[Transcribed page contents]
######

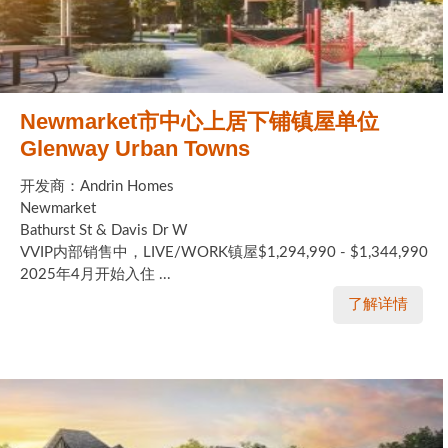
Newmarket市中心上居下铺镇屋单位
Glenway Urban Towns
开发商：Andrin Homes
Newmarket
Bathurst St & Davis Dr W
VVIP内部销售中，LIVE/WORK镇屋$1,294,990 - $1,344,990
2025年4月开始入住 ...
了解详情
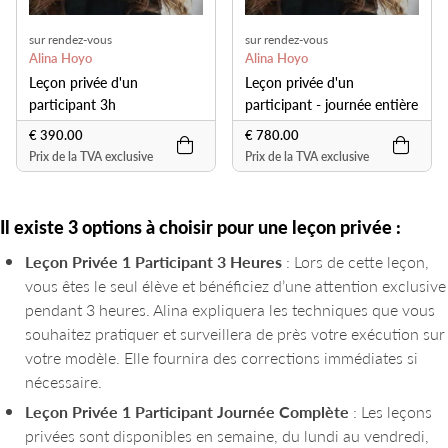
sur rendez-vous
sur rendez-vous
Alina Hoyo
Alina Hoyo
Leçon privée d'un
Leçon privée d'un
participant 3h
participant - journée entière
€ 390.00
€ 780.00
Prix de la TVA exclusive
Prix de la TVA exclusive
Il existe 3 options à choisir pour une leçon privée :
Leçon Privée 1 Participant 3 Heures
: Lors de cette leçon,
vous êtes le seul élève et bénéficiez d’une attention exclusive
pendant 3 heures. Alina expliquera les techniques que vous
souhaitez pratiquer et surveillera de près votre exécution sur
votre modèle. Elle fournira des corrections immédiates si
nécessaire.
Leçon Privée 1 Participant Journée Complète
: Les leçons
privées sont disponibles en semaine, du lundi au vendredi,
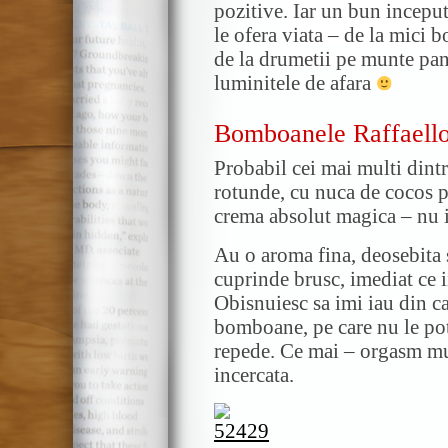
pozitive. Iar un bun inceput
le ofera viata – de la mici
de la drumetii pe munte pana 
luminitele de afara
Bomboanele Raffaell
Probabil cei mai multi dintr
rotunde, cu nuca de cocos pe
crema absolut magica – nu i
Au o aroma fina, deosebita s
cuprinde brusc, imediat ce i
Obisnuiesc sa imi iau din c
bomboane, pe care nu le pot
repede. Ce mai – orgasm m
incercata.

######

— Exercise description —
Please print the lines of the entries above, starting with the line containing "pozitive. Iar un bun inceput" and continuing through the last line of the entries. Reproduce each line with no changes.

— Exercise result —
pozitive. Iar un bun inceput
le ofera viata – de la mici
de la drumetii pe munte pana 
luminitele de afara
Bomboanele Raffaell
Probabil cei mai multi dintr
rotunde, cu nuca de cocos pe
crema absolut magica – nu i
Au o aroma fina, deosebita s
cuprinde brusc, imediat ce i
Obisnuiesc sa imi iau din c
bomboane, pe care nu le pot
repede. Ce mai – orgasm m
incercata.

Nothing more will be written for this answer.